Some of Hollywood’s leading gender equality activists will take part in the second annual Women’s Media Summit, including keynote speaker Dr. Stacy Smith, producer Fanshen Cox DiGiovanni, and attorney Kalpana Kotagal — the co-creators of Hollywood’s “inclusion rider.” The summit will be held April 5-7 in Provincetown, Ma.
Smith, founder and director of the Annenberg Inclusion Initiative at the USC/Annenberg School of Journalism, first proposed the adoption of “inclusion riders” in Hollywood contracts back in 2014. But they remained largely unknown until Frances McDormand finished her best actress acceptance speech earlier this month by saying: “I have two words for you: inclusion rider.”
As conceived by Smith, who is widely regarded as one of the leading researchers and advocates for diversity in the entertainment industry, inclusion riders are addenda to employment contracts designed to create more equitable casting and hiring of behind-the-scenes workers.
DiGiovanni, who is to head strategic outreach at Matt Damon’s and Ben Affleck’s Pearl Street Films, picked up the idea and took it to Kotagal, a partner at the law firm Cohen Milstein, who drew up the legal document. Then, a week after McDormand brought inclusion riders to the world’s attention, DiGiovanni announced that Pearl Street “will be adopting the inclusion rider for all of our projects moving forward.”
“Hollywood has kept women filmmakers shut out for decades because it is allowed to self-regulate and faces no effective oversight body,” said director Maria Giese, co-founder of the Women’s Media Summit. “Now is the time to stop relying on inside industry solutions and demand the opportunity for equal participation in our nation’s cultural narrative.”
Last year’s Summit produced a media white paper that identified seven ways to end discrimination, and the Women’s Media Action Coalition was created to implement the seven action plans. This April’s summit will be centered on implementing the White Paper’s seven plans of action:
- Litigation against gender discrimination
- Lobbying policymakers to address gender discrimination in entertainment
- Offering tax credits to encourage hiring women in key storytelling positions
- Developing a financing network for female filmmakers
- Gathering money for female filmmakers through the Women’s Media Incubator and Marketplace and FundHer
- Creating a marketing campaign to educate the public about gender discrimination in Hollywood
- Creating a consumer activism campaign to encourage viewers to vote with their dollars for gender equality.
Giese took the issue of discrimination against female film and TV directors to the ACLU in 2014, which then pressed the EEOC to undertake an investigation, which is still ongoing.
“The EEOC is reportedly in talks with all six major studios, but a settlement is taking too long,” she told Deadline. “Hollywood is loathe to have the federal government interfere in the industry.

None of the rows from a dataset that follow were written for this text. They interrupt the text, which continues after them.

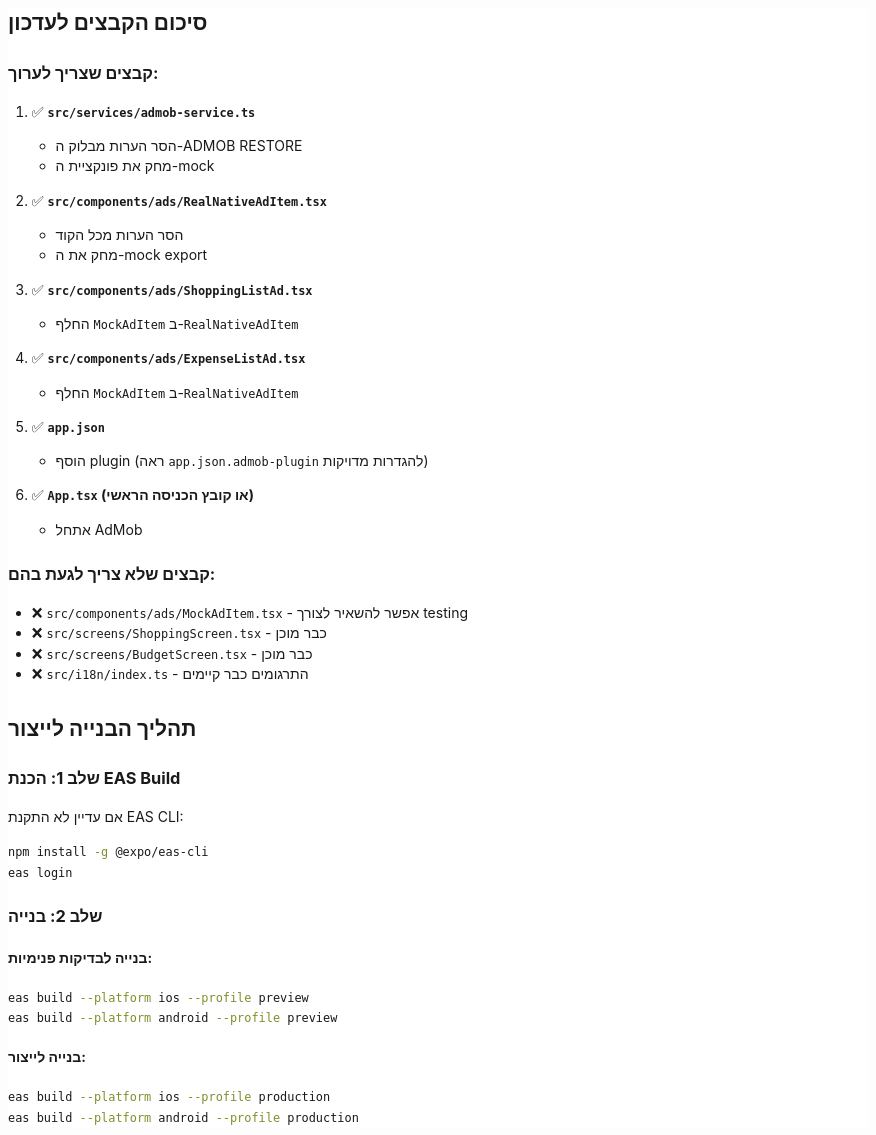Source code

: ## סיכום הקבצים לעדכון

### קבצים שצריך לערוך:

1. ✅ **`src/services/admob-service.ts`**
   - הסר הערות מבלוק ה-ADMOB RESTORE
   - מחק את פונקציית ה-mock

2. ✅ **`src/components/ads/RealNativeAdItem.tsx`**
   - הסר הערות מכל הקוד
   - מחק את ה-mock export

3. ✅ **`src/components/ads/ShoppingListAd.tsx`**
   - החלף `MockAdItem` ב-`RealNativeAdItem`

4. ✅ **`src/components/ads/ExpenseListAd.tsx`**
   - החלף `MockAdItem` ב-`RealNativeAdItem`

5. ✅ **`app.json`**
   - הוסף plugin (ראה `app.json.admob-plugin` להגדרות מדויקות)

6. ✅ **`App.tsx` (או קובץ הכניסה הראשי)**
   - אתחל AdMob

### קבצים שלא צריך לגעת בהם:

- ❌ `src/components/ads/MockAdItem.tsx` - אפשר להשאיר לצורך testing
- ❌ `src/screens/ShoppingScreen.tsx` - כבר מוכן
- ❌ `src/screens/BudgetScreen.tsx` - כבר מוכן
- ❌ `src/i18n/index.ts` - התרגומים כבר קיימים

## תהליך הבנייה לייצור

### שלב 1: הכנת EAS Build

אם עדיין לא התקנת EAS CLI:

```bash
npm install -g @expo/eas-cli
eas login
```

### שלב 2: בנייה

#### בנייה לבדיקות פנימיות:
```bash
eas build --platform ios --profile preview
eas build --platform android --profile preview
```

#### בנייה לייצור:
```bash
eas build --platform ios --profile production
eas build --platform android --profile production
```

But history has shown that all the major advancements for female hires have come as the result of legal action. The fact is, how America’s cultural narrative formed through our entertainment media should be a central concern of all Americans. We should not leave it in the hands of a small group of Hollywood insiders to determine. We, the people, need to hold the reins of this change. We need to make sure our federal government is upholding employment rights in our entertainment industry so we all get to be a part of the story.”
Other speakers and panelists at the summit include:
- Gillian Thomas, a senior staff attorney with the ACLU’s Women’s Rights Project
- Caroline Heldman, associate professor of politics at Occidental College and the principal researcher for the Geena Davis Institute for Gender in Media
- Lisa Strout, director of the Massachusetts Film Office
- April Reign, senior director of marketing for Fractured Atlas and creator of the viral hashtag #OscarsSoWhite
- Kim Jackson, co-founder and president of entertainment at SingularDTV
- Cristina Escobar, director of communications at The Representation Project
- Stanford University lecturer Kathleen Tarr
- Documentary filmmaker Elizabeth Delude-Dix
- Writer-director Deborah Goodwin
- Paul Serafini, producer, director and CEO of Angelina Pictures
- Writer-director Laurie Weltz
Hosted by the Provincetown Film Society, the summit is being produced by Christine Walker, president of New Globe Films and executive director and CEO of the Provincetown Film Society.
In conjunction with the summit, a Film Financing Forum will be held to provide networking opportunity for writers, directors, producers, and investors interested in getting their projects financed.